Stated goal:
Reproduce the ski competition account below word for word, everything from "Powder skiing has" down to "bowl in powder.".

Source:
Jill Dorken and kate howe prepare for the seeding run at the National Powder 8 Championships in Aspen, CO.
I had my first opportunity to ski in a competition! The US National Powder 8 Championships was at Aspen again this year, and I entered with my friend Jill Dorken from Canada.
To be quite honest, I was terrified until about a week before the competition. Okay, until about two days before the competition when I finally got in the bowl.
Powder skiing has not historically been my strong suit, and I was worried about being able to make round, rhythmic, predictable turns in the steepest part of the bowl in powder.
Lucky me, the bowl was all skied out and was full of rather rowdy, minimally bumped up chalk! This is the snow condition that I've trained on the most, perhaps, especially when I was going for the Level 3.
It was interesting, too, to talk to Megan and Cindy and Jill, all of whom told me individually that they were really nervous about the bowl to downright terrified of it. It was surprising to hear, and it made me feel like perhaps I'd just go and do the best that I could, and if I made funky, sharp, heavy on the bottom turns, well, that would be what I would do.
Jill was phenomenal during the proceeding weeks at getting me to believe that I'd be fine and she'd ski whatever turn I made right behind me. Finally I stopped worrying about her ability to cover me and just worked on my skiing.
Two days before the comp, I got to take a client up into the bowl, and we skied down the North Woods trees, g3, which were steep and wonderful. I felt that demonstrating in the trees was actually pretty good, and that perhaps I'd ski slower than I wanted to in the bowl, but that I was capable of making the turn I needed to make.
The day of the comp, we all signed in and got our National Powder 8 loot, which was wonderful, and headed up there chair at about 8:15. We had a few free runs before the seeding round, and Jill and I were clicking well. We were enjoying ourselves, rocking out to music together, and being generally silly.

Dataset excerpts:
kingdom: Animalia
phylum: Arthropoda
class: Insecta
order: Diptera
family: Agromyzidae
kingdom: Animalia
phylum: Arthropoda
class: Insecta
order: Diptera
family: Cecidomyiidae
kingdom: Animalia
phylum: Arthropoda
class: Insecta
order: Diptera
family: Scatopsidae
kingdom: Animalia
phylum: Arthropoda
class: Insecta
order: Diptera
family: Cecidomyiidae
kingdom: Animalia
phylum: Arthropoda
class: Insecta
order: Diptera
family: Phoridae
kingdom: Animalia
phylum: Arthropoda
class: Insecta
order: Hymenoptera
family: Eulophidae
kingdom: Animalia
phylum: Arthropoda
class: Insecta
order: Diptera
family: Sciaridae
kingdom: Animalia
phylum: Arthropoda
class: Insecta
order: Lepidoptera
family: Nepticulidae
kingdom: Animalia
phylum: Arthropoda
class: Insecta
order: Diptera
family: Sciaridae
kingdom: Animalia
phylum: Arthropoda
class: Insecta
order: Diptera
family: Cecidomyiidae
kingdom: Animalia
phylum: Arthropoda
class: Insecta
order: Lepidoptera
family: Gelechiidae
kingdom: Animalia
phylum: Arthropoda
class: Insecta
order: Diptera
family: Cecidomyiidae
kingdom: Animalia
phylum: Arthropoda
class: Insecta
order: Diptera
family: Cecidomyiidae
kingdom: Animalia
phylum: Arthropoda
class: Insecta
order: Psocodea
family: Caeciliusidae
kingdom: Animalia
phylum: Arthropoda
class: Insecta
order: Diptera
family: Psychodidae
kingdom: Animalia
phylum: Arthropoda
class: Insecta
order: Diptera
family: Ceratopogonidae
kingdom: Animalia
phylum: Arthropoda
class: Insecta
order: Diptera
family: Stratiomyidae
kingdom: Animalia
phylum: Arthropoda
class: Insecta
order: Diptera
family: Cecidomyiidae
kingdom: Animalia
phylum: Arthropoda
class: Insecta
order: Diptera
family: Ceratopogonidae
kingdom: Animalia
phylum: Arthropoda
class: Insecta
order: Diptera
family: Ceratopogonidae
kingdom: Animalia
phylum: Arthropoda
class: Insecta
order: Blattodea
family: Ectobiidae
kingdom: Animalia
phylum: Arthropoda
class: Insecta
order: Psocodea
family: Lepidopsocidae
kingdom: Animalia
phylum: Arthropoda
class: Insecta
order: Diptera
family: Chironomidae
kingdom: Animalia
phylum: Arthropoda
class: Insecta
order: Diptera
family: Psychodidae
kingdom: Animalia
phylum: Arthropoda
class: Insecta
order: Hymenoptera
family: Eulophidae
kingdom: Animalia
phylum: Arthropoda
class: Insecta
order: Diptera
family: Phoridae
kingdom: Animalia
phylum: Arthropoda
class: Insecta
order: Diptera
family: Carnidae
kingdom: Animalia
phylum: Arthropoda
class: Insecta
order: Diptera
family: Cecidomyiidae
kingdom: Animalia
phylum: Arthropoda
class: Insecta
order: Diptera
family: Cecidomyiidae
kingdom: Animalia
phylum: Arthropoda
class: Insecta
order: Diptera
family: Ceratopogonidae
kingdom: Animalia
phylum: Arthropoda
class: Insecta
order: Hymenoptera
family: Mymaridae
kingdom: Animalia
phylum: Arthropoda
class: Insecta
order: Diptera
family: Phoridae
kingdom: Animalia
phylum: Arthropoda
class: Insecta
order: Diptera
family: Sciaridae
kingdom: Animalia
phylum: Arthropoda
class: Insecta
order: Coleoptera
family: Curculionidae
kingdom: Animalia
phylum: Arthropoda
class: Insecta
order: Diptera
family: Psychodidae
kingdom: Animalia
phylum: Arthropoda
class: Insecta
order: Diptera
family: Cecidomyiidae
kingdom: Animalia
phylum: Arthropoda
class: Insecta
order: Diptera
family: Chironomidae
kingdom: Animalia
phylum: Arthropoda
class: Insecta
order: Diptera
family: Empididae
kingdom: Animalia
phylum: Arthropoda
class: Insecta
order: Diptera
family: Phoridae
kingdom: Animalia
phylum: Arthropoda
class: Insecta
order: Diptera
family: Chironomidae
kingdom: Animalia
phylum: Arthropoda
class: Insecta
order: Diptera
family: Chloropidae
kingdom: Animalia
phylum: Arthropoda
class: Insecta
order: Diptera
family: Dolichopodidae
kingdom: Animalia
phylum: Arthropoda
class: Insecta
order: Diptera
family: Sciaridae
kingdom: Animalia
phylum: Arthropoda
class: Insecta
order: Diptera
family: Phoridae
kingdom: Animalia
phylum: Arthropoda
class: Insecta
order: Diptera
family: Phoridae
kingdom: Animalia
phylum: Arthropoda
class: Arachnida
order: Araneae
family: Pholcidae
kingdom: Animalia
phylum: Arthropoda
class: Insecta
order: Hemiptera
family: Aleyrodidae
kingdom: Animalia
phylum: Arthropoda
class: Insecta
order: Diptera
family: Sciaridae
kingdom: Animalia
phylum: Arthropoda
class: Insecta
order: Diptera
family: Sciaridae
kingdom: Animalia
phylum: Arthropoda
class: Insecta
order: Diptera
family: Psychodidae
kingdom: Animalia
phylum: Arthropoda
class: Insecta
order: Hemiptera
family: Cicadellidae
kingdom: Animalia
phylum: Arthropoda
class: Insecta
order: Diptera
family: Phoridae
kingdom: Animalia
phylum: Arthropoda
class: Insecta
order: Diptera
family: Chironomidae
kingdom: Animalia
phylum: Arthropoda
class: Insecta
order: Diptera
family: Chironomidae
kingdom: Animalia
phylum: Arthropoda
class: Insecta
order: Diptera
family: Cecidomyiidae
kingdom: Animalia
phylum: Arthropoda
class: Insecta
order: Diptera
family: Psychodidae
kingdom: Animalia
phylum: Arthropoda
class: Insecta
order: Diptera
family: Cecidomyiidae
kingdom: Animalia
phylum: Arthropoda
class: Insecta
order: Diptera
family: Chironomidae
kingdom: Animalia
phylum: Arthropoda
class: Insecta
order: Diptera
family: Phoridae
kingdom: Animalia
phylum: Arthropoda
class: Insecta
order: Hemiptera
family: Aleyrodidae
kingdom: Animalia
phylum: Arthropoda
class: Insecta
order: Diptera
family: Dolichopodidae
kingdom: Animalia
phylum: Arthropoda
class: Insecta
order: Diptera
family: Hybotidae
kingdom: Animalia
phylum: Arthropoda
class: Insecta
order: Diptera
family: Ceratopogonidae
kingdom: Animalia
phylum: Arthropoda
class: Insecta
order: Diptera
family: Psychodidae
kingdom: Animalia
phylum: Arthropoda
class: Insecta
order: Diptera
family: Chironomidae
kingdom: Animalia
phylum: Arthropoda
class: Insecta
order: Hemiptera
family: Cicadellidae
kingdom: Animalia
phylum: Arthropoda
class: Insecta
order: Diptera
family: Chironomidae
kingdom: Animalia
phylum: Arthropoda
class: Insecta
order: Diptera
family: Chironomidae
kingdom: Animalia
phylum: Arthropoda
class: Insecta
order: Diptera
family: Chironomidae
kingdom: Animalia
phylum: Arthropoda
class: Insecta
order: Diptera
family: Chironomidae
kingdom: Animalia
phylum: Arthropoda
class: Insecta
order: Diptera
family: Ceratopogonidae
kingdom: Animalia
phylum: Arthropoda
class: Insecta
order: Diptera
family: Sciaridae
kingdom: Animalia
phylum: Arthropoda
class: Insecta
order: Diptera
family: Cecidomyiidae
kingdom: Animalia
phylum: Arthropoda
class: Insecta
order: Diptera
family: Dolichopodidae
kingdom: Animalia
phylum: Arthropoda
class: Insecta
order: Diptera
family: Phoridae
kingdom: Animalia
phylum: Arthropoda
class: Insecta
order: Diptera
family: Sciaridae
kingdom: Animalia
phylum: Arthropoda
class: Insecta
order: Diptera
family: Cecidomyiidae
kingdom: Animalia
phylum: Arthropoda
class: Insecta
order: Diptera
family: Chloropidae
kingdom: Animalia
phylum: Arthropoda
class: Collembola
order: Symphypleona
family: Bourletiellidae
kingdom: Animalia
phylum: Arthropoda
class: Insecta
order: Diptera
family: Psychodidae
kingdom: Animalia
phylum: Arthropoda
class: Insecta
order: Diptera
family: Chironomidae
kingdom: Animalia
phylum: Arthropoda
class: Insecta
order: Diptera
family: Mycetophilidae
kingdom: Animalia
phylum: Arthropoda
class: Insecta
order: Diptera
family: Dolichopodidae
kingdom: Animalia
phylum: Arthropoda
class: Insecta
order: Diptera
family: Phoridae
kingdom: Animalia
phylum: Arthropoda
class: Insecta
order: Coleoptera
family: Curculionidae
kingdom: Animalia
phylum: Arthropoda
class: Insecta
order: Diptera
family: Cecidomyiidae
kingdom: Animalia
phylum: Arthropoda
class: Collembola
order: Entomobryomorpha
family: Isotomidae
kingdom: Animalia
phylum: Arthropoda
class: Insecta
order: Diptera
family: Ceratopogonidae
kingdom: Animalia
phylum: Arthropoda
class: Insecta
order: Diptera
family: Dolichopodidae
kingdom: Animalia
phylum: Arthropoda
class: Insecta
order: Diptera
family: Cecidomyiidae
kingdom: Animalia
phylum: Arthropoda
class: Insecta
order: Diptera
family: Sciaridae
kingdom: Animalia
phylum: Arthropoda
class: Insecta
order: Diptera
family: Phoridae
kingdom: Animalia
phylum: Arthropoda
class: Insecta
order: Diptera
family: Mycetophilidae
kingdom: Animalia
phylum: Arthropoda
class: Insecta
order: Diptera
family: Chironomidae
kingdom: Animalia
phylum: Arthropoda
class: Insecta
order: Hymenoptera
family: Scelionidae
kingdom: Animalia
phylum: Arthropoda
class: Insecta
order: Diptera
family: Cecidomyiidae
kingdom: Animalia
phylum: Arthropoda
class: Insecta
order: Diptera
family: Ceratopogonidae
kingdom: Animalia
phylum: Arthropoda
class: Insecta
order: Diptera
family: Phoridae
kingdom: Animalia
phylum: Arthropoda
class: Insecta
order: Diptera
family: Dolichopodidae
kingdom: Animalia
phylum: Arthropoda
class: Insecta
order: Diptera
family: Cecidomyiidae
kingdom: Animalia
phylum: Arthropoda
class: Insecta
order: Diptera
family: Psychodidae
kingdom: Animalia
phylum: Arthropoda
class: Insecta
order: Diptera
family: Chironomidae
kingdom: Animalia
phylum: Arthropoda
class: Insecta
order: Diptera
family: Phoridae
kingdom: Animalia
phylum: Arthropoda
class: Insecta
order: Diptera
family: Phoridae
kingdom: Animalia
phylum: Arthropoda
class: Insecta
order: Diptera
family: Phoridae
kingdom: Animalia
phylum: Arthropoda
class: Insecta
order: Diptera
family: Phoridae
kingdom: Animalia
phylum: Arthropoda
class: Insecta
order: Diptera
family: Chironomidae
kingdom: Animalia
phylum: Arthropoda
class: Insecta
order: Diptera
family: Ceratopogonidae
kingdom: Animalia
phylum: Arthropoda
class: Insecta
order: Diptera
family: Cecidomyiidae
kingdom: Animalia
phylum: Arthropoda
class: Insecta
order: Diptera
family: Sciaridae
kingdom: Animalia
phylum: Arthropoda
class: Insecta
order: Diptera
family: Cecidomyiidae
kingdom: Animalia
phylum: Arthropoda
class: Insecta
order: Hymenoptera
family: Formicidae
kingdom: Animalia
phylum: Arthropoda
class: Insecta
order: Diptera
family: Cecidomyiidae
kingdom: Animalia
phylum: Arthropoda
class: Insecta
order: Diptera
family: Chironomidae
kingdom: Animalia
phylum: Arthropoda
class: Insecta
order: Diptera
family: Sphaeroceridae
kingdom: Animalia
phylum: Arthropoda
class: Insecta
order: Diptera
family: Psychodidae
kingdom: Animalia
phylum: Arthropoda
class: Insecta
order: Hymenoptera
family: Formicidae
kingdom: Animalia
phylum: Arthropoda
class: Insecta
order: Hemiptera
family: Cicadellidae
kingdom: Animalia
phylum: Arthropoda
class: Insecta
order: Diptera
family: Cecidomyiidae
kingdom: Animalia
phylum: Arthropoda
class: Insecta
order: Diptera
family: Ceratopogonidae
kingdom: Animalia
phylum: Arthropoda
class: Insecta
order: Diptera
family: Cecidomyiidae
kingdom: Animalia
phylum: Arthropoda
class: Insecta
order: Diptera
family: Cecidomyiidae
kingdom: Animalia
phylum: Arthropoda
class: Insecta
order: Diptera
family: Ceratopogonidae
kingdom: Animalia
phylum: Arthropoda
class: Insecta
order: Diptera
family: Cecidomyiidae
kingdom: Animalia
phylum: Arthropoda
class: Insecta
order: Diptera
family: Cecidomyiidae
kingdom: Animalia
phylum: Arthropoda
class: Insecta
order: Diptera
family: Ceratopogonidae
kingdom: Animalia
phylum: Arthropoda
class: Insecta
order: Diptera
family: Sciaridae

Task output:
Powder skiing has not historically been my strong suit, and I was worried about being able to make round, rhythmic, predictable turns in the steepest part of the bowl in powder.